After creating my dataset and dataloader and sampling some images, I was able to move on to building my CNN. I used 6 convolutional layers with kernel size 5 and varying in and out channels. The architecture can be seen below. I was then able to use this with the same trainning function from the previous part to see how well my neural net would preform. Below, you can find information on the architecture, each epoch loss, and the train-validation MSE Loss graph for each epoch.

Good Examples:

Red points are the actual labels, Blue points are the predicted points

Bad Examples:

Red points are the actual labels, Blue points are the predicted points

Below we can see the learned filers

Part 3: Full Facial Keypoint Detection on Larger Dataset

For part 3, I try to work with a larger dataset of images. As before I began with implementing my dataset and dataloader for this section. In the dataset, the face may occupy only a very small fraction of the entire image. Consequently, during training, we need to crop the image to contain only the face portion. I then resize the cropped image into (224,224) and update the keypoints coordinate as well. When creating my dataset I used the same transformations that I used in part 2. Below are some images from the dataloader with its ground-truth labels/points.

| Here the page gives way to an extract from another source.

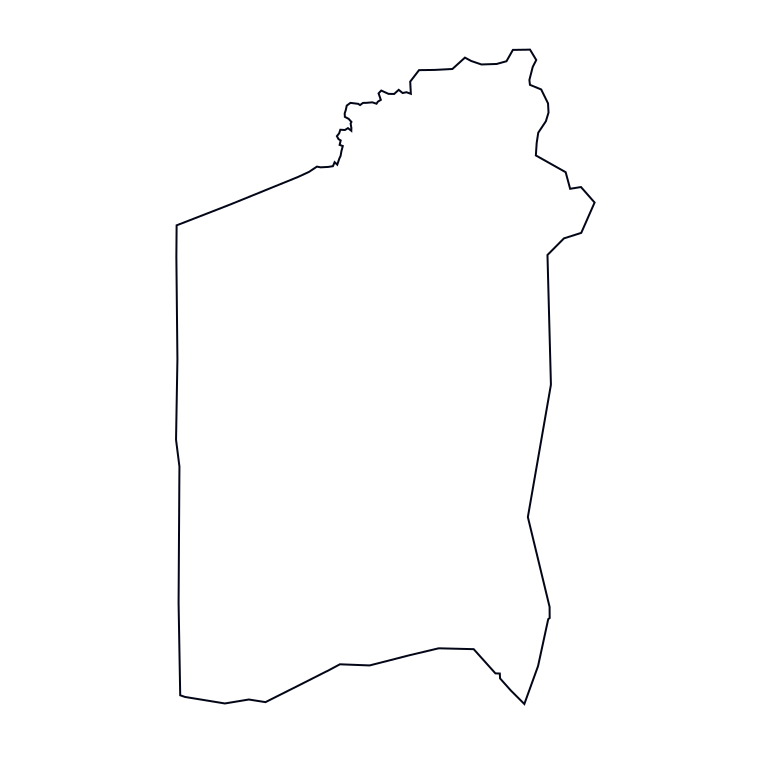 outline of Pano Platres, Limassol, Cyprus, rotated 177°
{"feature_id": "46923920B86921614956899", "entity_name": "Pano Platres", "entity_type": "district", "adm_level": 2, "iso_a3": "CYP", "parent_name": "Cyprus", "parent_adm1": "Limassol", "projection": "mercator", "projection_center": [32.875, 34.909], "detail": "fine", "context": "isolated", "style": "outline", "palette": "ink", "viewbox_px": 768, "rotation_deg": 177, "n_neighbors": 0, "source": "geoboundaries", "source_scale": "gbopen_adm2", "svg_char_len": 1521}
<svg xmlns="http://www.w3.org/2000/svg" viewBox="0 0 768 768"><g transform="rotate(177 384 384)"><path d="M287.9,89.2L283.5,88.8L283.5,83.9L273.4,71.3L260.6,57.1L244.9,94.3L232.3,140.6L230.8,141.6L230.3,152.7L247.3,243.6L217.4,374.3L217.3,376.1L214.0,504.3L196.7,520.0L179.1,524.6L164.2,554.2L177.0,570.4L187.9,569.2L191.5,586.0L209.8,597.6L220.4,604.3L218.9,616.8L216.8,626.9L208.6,637.9L205.5,646.4L205.5,655.6L211.6,669.9L222.6,675.1L222.9,680.0L218.9,692.8L217.6,695.1L216.0,697.8L215.0,699.6L220.7,710.3L224.8,710.4L237.8,710.9L244.8,699.9L254.8,697.7L270.0,698.0L280.0,702.0L286.1,705.7L299.2,695.0L317.1,695.0L332.6,695.6L342.0,684.6L342.0,672.4L346.3,674.2L350.2,673.6L353.9,677.0L358.7,673.1L364.3,673.5L371.4,677.2L374.2,674.5L372.3,667.9L375.3,666.3L376.8,664.3L381.0,665.9L386.7,665.7L390.3,665.8L393.3,663.8L394.3,664.5L395.0,665.1L402.8,666.5L406.6,664.0L407.9,659.4L409.1,656.3L409.1,652.8L405.5,650.7L402.8,647.4L403.7,645.9L403.2,641.4L403.4,638.6L406.6,641.4L409.7,639.7L414.3,640.2L415.7,636.6L418.1,634.0L416.6,630.9L414.5,629.5L415.8,625.1L412.7,623.8L414.4,618.5L415.4,614.1L416.8,611.5L419.2,605.5L421.7,608.1L423.6,604.2L428.3,603.7L436.0,603.7L439.6,604.6L447.9,599.7L459.2,595.2L527.6,571.5L582.8,553.3L584.7,521.9L589.0,419.6L594.6,339.2L592.6,312.2L593.1,304.0L600.6,176.0L603.8,83.8L599.1,81.9L559.6,73.3L535.5,76.0L519.0,72.5L479.6,89.8L456.3,100.1L456.1,100.1L442.7,106.4L413.1,103.7L372.8,111.8L343.2,117.2L308.3,114.5L287.9,89.2Z" fill="none" stroke="#020617" stroke-width="2"/></g></svg>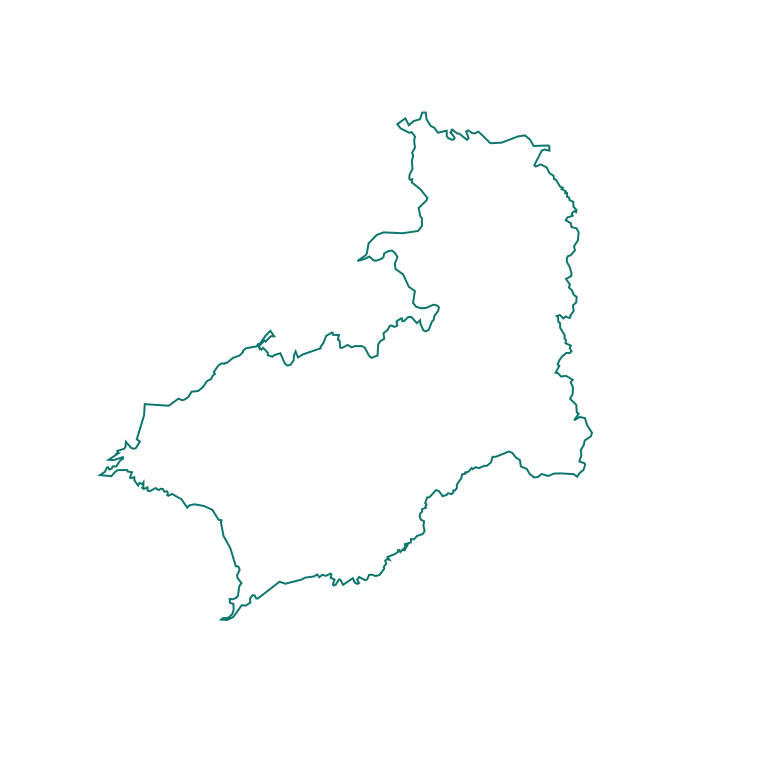 Brebes, Jawa Tengah, Indonesia (Natural Earth projection), rotated 231°
{"feature_id": "22746128B82312103386068", "entity_name": "Brebes", "entity_type": "district", "adm_level": 2, "iso_a3": "IDN", "parent_name": "Indonesia", "parent_adm1": "Jawa Tengah", "projection": "natural_earth1", "projection_center": [108.937, -7.053], "detail": "fine", "context": "isolated", "style": "outline", "palette": "teal", "viewbox_px": 768, "rotation_deg": 231, "n_neighbors": 0, "source": "geoboundaries", "source_scale": "gbopen_adm2", "svg_char_len": 6166}
<svg xmlns="http://www.w3.org/2000/svg" viewBox="0 0 768 768"><g transform="rotate(231 384 384)"><path d="M570.9,584.5L567.1,578.6L569.7,572.4L569.5,566.2L577.0,567.7L577.6,557.9L572.0,557.8L563.2,561.9L562.4,564.0L556.8,563.8L554.2,560.6L548.2,556.8L546.0,551.4L542.8,550.1L539.7,545.9L533.4,541.7L530.2,535.1L527.8,533.0L526.2,532.8L525.3,534.8L523.2,532.5L512.4,534.8L501.2,534.8L499.9,532.3L499.0,521.7L491.3,517.7L489.1,517.9L483.0,513.0L481.5,506.8L489.4,493.4L502.1,479.1L504.4,472.2L503.0,460.5L496.4,453.0L495.6,450.8L496.3,440.8L493.3,447.6L492.3,452.8L486.4,453.8L484.6,455.8L482.8,461.2L483.1,463.6L485.3,466.3L484.6,470.7L482.6,474.2L479.3,474.9L474.2,474.4L470.7,468.2L466.1,465.3L457.3,467.8L444.0,464.5L436.8,466.5L428.8,457.6L423.8,457.6L419.6,460.4L416.6,464.6L414.5,472.4L411.2,474.9L409.0,474.9L406.8,472.2L405.1,465.9L402.6,463.1L402.4,460.7L397.9,452.7L398.7,449.5L401.1,448.4L408.1,450.3L410.8,452.2L410.7,447.8L418.6,447.5L420.8,445.1L420.3,438.8L421.6,437.8L423.6,439.3L424.3,438.2L424.8,433.1L421.0,431.1L421.9,427.9L424.7,426.7L425.5,424.9L423.7,420.8L423.8,415.5L419.0,412.7L419.6,408.0L418.4,404.4L410.2,396.9L412.1,390.8L415.5,390.2L424.1,391.9L427.5,390.6L431.7,385.4L432.9,382.0L437.3,380.2L438.4,374.1L440.1,372.9L445.6,376.8L447.4,376.0L450.5,379.8L454.2,375.4L456.3,376.4L456.8,375.5L457.8,369.5L453.8,362.2L452.9,358.1L451.6,357.3L458.1,339.5L458.8,333.9L464.9,335.8L462.7,331.7L459.3,328.8L457.8,323.8L458.7,321.2L459.8,320.1L463.0,320.0L473.1,322.8L475.6,316.8L475.4,314.5L479.6,311.7L481.4,313.4L488.3,312.8L487.7,310.4L489.9,310.3L489.7,309.5L492.0,310.2L492.9,317.2L492.8,318.6L491.5,318.6L492.3,326.2L490.2,328.7L496.8,329.1L496.0,322.1L493.4,313.2L494.3,310.8L493.2,309.1L498.5,299.4L498.5,295.1L497.6,294.6L497.0,289.6L499.3,283.2L499.3,275.1L500.3,274.2L500.1,272.5L502.0,271.3L502.7,267.2L500.4,259.1L498.3,259.1L498.3,256.1L496.7,252.8L497.7,248.3L495.6,241.4L495.5,235.1L499.1,229.7L497.0,223.6L497.5,218.9L498.3,217.1L502.0,215.0L502.6,203.0L518.9,185.4L510.7,177.9L496.6,157.1L492.9,158.1L490.4,150.9L490.9,149.0L493.4,147.3L501.5,147.0L497.8,143.5L497.2,141.3L499.8,134.7L498.6,134.5L498.2,132.4L497.3,133.6L498.4,122.3L495.1,125.8L491.5,135.0L490.2,134.1L490.6,130.9L488.5,123.9L490.6,121.5L489.6,119.0L490.5,116.7L493.0,117.2L493.4,115.9L491.4,111.9L491.9,106.0L483.9,114.1L484.9,119.1L484.5,123.1L478.7,130.3L477.4,129.7L474.0,132.6L471.1,127.7L470.0,128.0L468.8,131.3L466.1,129.4L459.9,129.0L461.0,131.8L458.3,133.1L458.9,135.1L455.4,132.2L455.7,129.9L455.1,131.6L453.6,131.3L452.5,135.2L449.9,133.2L448.0,134.5L446.9,141.0L443.4,142.1L442.9,144.9L441.6,146.0L438.6,145.5L437.2,147.8L435.4,147.5L433.9,145.6L432.8,146.2L431.8,150.2L421.6,154.1L411.8,153.2L412.2,156.1L409.8,161.0L402.3,167.5L394.1,171.4L382.6,170.0L380.3,172.0L379.1,170.2L367.0,163.7L353.3,161.3L335.7,154.2L334.0,155.8L332.4,155.6L330.3,154.8L327.8,149.3L325.3,148.1L318.9,147.9L318.0,144.4L311.3,137.2L310.8,134.6L311.9,131.0L314.0,128.8L311.0,126.6L307.9,128.5L303.1,125.1L300.7,121.3L300.3,115.8L303.5,111.2L303.4,109.2L299.4,113.5L297.8,120.2L301.6,134.2L298.9,136.9L298.2,142.5L301.5,144.8L302.5,148.9L301.3,150.4L297.7,149.8L296.7,150.9L296.1,178.4L290.9,181.6L283.9,196.8L283.2,200.7L278.6,208.3L278.0,212.2L274.5,212.1L274.6,216.0L271.5,218.1L270.3,223.1L269.1,223.2L266.9,220.6L263.1,222.5L260.4,218.1L259.0,218.1L258.4,220.1L260.4,226.0L259.3,226.9L253.7,225.8L252.7,237.6L248.1,236.3L245.3,237.6L245.1,239.3L248.8,240.0L249.7,243.2L243.4,245.9L242.7,248.0L245.0,252.2L243.6,254.5L240.2,256.5L238.4,260.2L240.3,267.9L242.1,268.8L242.9,272.6L245.9,273.7L246.0,276.3L244.0,277.6L247.4,277.9L245.0,285.3L244.7,289.0L246.0,290.2L245.3,291.5L243.1,290.9L243.7,295.9L242.6,294.7L241.8,295.3L243.9,300.6L245.3,298.7L246.4,299.3L244.0,305.1L246.5,307.4L244.5,309.5L245.1,314.3L243.1,319.5L244.1,323.0L249.1,325.5L252.1,328.8L255.4,327.3L258.7,328.4L260.6,330.7L260.8,333.4L262.8,334.5L261.4,338.8L262.8,339.1L263.7,341.3L265.6,341.1L268.7,346.0L267.4,348.2L268.8,357.7L266.2,359.3L259.9,359.0L258.4,362.7L258.8,365.1L255.9,367.2L256.0,369.4L257.7,371.1L256.6,372.2L257.3,375.3L259.9,377.1L262.1,384.6L264.6,387.9L263.0,391.0L264.1,391.5L262.7,394.6L263.6,399.3L262.0,399.4L261.7,402.8L258.8,405.0L257.3,410.6L255.7,412.3L255.7,417.7L259.1,422.6L257.1,425.0L252.9,438.7L249.5,440.4L244.1,440.2L239.3,441.7L233.8,438.5L228.1,441.5L222.5,440.6L216.9,441.9L214.8,445.1L214.9,449.8L209.1,453.8L207.5,459.6L203.3,465.1L194.6,474.6L190.4,475.8L191.7,479.8L191.7,485.0L194.6,489.5L196.1,490.0L200.8,487.1L204.4,492.5L208.7,495.2L210.9,500.9L213.8,504.5L213.1,511.7L215.1,514.9L224.0,515.9L231.0,518.7L235.2,515.3L236.1,509.0L238.3,516.5L240.5,515.9L246.8,520.3L255.4,519.3L257.3,524.0L262.4,528.7L267.8,530.2L268.6,533.3L275.7,530.6L278.4,526.3L283.1,526.0L284.9,524.5L287.7,531.6L289.8,531.2L292.0,535.0L293.4,539.9L293.3,545.4L291.2,547.7L291.4,550.3L295.1,551.0L296.3,553.4L301.4,550.7L303.7,553.1L305.8,552.9L308.1,555.1L316.9,556.3L320.4,559.1L322.3,558.6L326.5,561.2L328.1,561.0L326.9,564.1L322.1,564.6L322.1,567.7L318.7,569.5L318.5,570.9L319.8,571.6L321.4,577.4L326.1,580.2L326.5,584.8L330.5,588.5L333.8,587.6L338.4,589.0L342.6,588.4L344.2,591.0L351.1,591.5L350.1,597.4L351.8,599.2L357.6,601.8L364.0,603.0L366.8,605.5L367.6,607.5L366.5,610.0L367.8,616.6L371.4,618.3L373.7,625.3L379.4,630.7L383.7,631.6L387.9,628.5L391.4,630.4L396.9,628.3L398.0,631.3L396.0,636.6L398.0,636.9L398.6,638.3L398.5,640.8L396.7,641.4L398.0,643.1L402.6,642.8L406.5,645.8L410.3,643.9L412.4,645.3L414.3,644.1L417.2,646.4L418.4,645.0L419.3,646.5L423.8,644.7L424.0,646.4L426.9,645.1L434.6,646.2L436.2,645.1L439.2,646.8L443.6,645.3L450.0,646.7L456.0,644.0L457.6,638.7L459.4,638.4L466.1,653.6L465.3,656.1L461.3,659.4L464.6,662.0L465.9,661.9L474.8,650.1L482.4,651.3L488.6,649.9L492.0,644.0L497.6,627.2L504.1,618.3L520.7,616.2L521.6,612.4L523.3,610.5L528.2,609.1L528.5,606.8L521.8,604.4L521.6,602.1L530.8,600.2L532.8,598.5L538.7,597.3L538.9,596.2L537.6,595.4L537.7,594.0L531.2,594.0L530.2,592.9L530.8,590.7L534.5,588.7L537.0,588.7L541.4,592.1L545.4,584.0L551.4,584.4L555.1,582.7L563.0,583.7L568.7,587.3L570.9,584.5Z" fill="none" stroke="#0f766e" stroke-width="2"/></g></svg>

This is one of my first projects working with Pytorch and nueral networks. The mean loss that I had for part 3 was 2.2903.

The architecture for my neural network

My own collection of images, the first two went well while the last one it failed. I believe because even after cropping to the face their is other noise in the image that causes it to mess up a bit and go over the other peoples body parts in the third image. My part 3 preformed quite poorly so you can see what it was like when I ran it on my model 2.